| 17.1°C Dublin

Mary Feely: How 'airhead' Halliwell sneaked in to become my little girls' hero

I'VE always thought she was an airhead. So how did Geri Halliwell end up in my little girls' bedroom when they've never even heard of the Spice Girls?

It was one of those storybook CDs the kids put on before they go to bed. I was passing the room last night and recognised a voice. Kinda chirpy, kinda cockney. Good-natured but maybe slightly irritating.

"Is that Geri Halliwell?" I asked, poking my head in the door.

"Who?" they said.

"The Spice Girl."

"What's a Spice Girl?"

"She was just on X Factor as a guest judge."

Blank faces.

"She wrote the Ugenia Lavender story you're listening to right now."

Beaming delight.

"So THAT'S why she was on X Factor. Cool!"

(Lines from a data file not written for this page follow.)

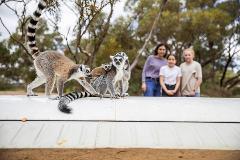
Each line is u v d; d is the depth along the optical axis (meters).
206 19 19.98
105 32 12.62
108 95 6.84
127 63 6.75
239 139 4.47
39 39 19.02
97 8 11.27
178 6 21.75
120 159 3.93
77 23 11.60
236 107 5.77
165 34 20.61
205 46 21.89
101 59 15.95
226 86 23.50
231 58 22.20
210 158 3.97
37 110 5.26
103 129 4.66
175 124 4.86
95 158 3.95
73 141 4.36
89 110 5.31
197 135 4.57
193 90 7.50
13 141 4.34
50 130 4.60
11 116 4.99
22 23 11.98
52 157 3.97
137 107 5.54
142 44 20.48
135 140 4.41
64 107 5.24
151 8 20.73
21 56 19.73
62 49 18.47
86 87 6.48
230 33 21.67
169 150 4.20
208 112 5.39
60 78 6.36
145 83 7.79
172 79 7.44
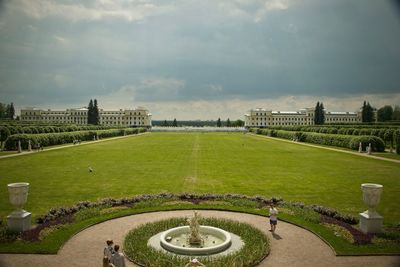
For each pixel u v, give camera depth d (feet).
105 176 134.21
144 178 130.00
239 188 113.39
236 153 224.53
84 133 357.61
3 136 267.39
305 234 70.95
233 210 87.30
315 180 127.54
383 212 86.58
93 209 85.40
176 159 188.65
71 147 269.64
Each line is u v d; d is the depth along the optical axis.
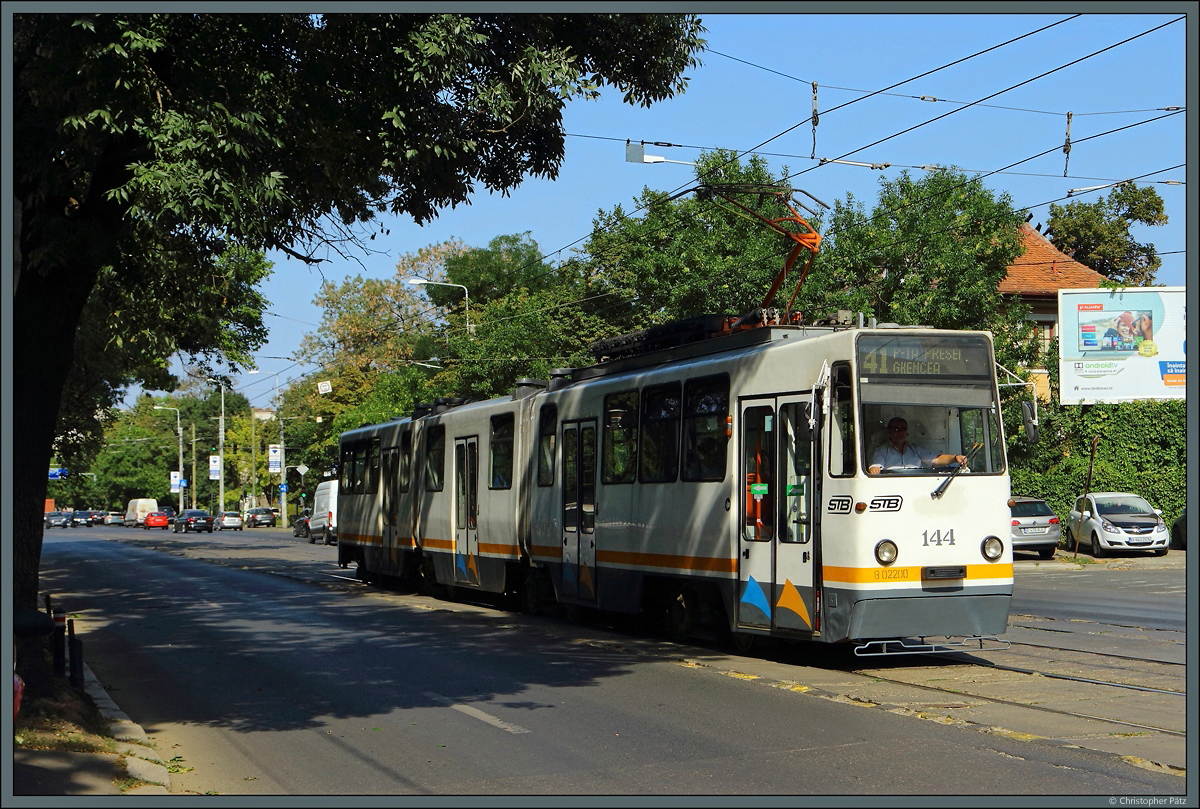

I didn't have the heart to disillusion them. These days, what endears Geri Halliwell to my youngsters is not the fact that she's beautiful, rich and formerly a world-famous pop star.

Instead, the Geri they've taken to their hearts is an author. Yes, she's slipped right under my radar and into my children's bedroom ... and become their new hero! My daughters adore her stories about a stroppy young girl who stirs things up no end at home and at school.

Anyone who can dream up characters and plots that appeal to both a five-year-old and a nine-year-old has something special.


Geri, it seems, has pulled off that amazing feat. Who'd have thought?

I admit it, I may have sniggered unkindly when Halliwell announced she was turning her hand to writing children's books. Prince Charles did it. So did Sarah Ferguson. Madonna likewise churned out a few books aimed at little girls.

So when Geri joined the gang, I shrugged. The way I saw it, some celebrities liked a bookish reputation the way other celebrities liked miniature dogs.

The last thing I ever expected to emerge from her career change was books I'd have around the house, or CDs I'd hear playing over and over again. Well, I was wrong. Geri's no airhead.

Granted, her previous fame as a singer would have helped land her a contract. But it wouldn't make kids actually like the books. It's not easy, coming up with books that appeal to children. They're the most honest critics in the world.

If they like a book, it's only because the writer has somehow found a way to talk to them without, crucially, talking down to them.

Geri Halliwell's pulled it off, in my house at least, which makes her very clever indeed. So I'm sorry I ever dismissed her as a lightweight.

I'm glad she switched to writing. Anyone who can lull my children to sleep is OK by me.